The story of how he latched on to Felt, which Woodward also told in The Post when Felt's role as Deep Throat was made public by the source's family, is remarkably revealing. Woodward describes himself as "needy," full of "anxiety, even consternation" about his future. He describes the FBI man as having "a great, confident voice" and "a command presence." The older man "showed no interest in striking up a long conversation," but Woodward was "almost drooling" to have one.

So he did.

He established common ground with Felt (both had done graduate work at George Washington University; both had worked for congressmen). He shared his ambitions and asked for career advice. "I remember trying to probe by talking about myself," he writes -- noting that by the end of their encounter, "I had set the hook."

What he means is that he had connected with someone who could advise him about his future. But in hindsight it is obvious that he already possessed an essential attribute of the hard-driving reporter: the ability to quickly forge relationships with people who can help you.

Felt's first job out of law school had been with the Federal Trade Commission, a job he hated because the work was slow and bureaucratic. "Go with the action," he told Woodward. Not long afterward, Woodward decided to abandon the idea of law school, along with various other career possibilities, and try for a job at The Post.

He talked his way into a two-week tryout, failed it, took a $115-a-week job at the Montgomery County Sentinel and was told "you're crazy" by his father. By September 1971, he had worked his way back to this newspaper, where he put in so many extra hours that he drew both complaints from the union and approving notice from Post publisher-to-be Donald Graham.

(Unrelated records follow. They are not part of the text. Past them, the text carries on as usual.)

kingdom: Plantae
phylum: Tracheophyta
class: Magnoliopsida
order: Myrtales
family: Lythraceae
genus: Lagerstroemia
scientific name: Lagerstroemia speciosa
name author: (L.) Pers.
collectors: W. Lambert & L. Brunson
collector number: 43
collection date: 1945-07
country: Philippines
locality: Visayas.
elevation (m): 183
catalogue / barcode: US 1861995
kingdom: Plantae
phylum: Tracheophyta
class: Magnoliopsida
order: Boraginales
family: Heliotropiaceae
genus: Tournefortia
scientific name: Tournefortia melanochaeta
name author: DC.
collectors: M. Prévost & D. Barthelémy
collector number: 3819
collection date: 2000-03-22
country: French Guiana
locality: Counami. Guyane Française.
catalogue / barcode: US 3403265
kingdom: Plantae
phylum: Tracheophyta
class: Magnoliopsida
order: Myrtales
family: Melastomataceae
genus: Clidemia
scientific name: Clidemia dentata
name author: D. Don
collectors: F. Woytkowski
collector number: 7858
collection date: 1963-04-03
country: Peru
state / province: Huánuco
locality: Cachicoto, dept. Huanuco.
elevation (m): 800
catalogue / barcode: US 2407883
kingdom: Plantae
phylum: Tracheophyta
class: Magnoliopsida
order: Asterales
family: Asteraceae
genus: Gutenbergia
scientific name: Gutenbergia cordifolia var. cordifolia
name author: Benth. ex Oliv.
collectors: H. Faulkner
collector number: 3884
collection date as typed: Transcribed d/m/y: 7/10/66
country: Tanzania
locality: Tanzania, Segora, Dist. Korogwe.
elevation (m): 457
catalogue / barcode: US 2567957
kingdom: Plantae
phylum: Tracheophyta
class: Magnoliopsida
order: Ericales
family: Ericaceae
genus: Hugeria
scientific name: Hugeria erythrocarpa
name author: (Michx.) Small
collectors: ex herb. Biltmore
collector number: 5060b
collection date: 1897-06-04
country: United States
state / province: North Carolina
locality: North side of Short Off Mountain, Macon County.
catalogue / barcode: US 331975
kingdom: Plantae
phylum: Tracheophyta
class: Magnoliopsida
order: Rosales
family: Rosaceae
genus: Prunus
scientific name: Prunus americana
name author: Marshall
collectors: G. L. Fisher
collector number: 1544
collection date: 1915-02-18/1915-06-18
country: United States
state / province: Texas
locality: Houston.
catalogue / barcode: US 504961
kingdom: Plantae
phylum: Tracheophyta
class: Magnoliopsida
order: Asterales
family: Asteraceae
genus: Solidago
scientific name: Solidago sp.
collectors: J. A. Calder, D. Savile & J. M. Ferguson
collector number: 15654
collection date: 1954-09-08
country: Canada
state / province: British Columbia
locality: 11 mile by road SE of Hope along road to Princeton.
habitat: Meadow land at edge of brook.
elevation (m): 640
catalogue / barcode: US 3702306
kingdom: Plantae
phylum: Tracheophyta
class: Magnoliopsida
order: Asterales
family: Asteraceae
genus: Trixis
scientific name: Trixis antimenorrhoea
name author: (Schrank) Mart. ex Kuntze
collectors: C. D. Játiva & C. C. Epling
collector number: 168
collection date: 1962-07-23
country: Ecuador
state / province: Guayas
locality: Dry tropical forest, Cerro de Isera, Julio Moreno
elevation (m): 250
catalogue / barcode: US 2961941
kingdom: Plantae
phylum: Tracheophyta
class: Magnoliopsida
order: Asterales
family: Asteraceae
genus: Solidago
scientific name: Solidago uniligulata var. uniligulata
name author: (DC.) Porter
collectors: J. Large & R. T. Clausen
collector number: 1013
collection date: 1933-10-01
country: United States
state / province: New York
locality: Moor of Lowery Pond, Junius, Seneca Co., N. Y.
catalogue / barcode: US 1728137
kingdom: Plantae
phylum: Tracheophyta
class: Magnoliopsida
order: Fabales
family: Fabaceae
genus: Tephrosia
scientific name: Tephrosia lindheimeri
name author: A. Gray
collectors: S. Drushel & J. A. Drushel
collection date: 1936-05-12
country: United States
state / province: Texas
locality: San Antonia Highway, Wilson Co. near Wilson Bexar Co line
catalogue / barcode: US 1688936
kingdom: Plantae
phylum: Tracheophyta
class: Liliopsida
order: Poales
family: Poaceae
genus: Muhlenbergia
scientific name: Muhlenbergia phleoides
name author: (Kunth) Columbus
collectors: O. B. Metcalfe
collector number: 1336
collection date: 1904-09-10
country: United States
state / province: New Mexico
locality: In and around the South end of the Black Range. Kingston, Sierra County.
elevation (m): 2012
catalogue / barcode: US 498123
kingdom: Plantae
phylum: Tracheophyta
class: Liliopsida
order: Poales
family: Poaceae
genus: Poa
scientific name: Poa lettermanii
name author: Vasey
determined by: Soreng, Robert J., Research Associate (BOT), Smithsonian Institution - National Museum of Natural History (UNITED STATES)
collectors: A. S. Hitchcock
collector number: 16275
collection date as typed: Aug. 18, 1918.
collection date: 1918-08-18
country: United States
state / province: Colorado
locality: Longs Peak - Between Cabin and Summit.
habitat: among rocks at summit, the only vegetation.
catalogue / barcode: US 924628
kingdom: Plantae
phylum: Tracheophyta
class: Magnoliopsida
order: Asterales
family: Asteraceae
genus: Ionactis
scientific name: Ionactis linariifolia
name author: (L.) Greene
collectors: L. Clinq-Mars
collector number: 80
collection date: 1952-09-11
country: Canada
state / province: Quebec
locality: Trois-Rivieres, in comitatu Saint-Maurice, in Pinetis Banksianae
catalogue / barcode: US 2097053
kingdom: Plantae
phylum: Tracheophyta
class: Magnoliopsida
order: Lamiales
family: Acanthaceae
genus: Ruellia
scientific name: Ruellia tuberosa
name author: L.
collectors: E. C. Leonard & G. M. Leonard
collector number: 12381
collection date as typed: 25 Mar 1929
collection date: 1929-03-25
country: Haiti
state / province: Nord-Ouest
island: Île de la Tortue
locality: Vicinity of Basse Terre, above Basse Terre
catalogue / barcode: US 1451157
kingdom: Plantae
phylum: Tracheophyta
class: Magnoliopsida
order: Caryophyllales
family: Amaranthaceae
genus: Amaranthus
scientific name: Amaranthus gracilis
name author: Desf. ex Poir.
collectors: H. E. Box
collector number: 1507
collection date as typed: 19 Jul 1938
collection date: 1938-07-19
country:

On the morning of June 17, 1972, the city editor woke him up with a phone call. There'd been a peculiar little burglary at the Watergate, he said.

'Pushing Hard'

A few years ago, I interviewed Woodward for a magazine story on the investigative reporter Seymour Hersh. The two are often portrayed as bitter rivals, but Woodward expressed appreciation for Hersh's accomplishments. "What Sy is, he's one of the shock troops," he said. "He's the one who goes in first." As such, "he is going to get bloodied."

He might as well have been talking about himself and Carl Bernstein in the early days of the Watergate story. They were in first; they were alone for a long time; and they got bloodied -- both by the Nixon administration and by fellow journalists who didn't believe their reporting.

They'd have been bloodied far more if Woodward hadn't set his hook in Felt two years before.

Deep Throat's side of the relationship -- the porn-movie nickname came from a Post editor -- is difficult to pin down. Woodward does his best to weigh his likely reasons for becoming a secret source, but because Felt has lost much of his memory in recent years, his true motivation may never be known.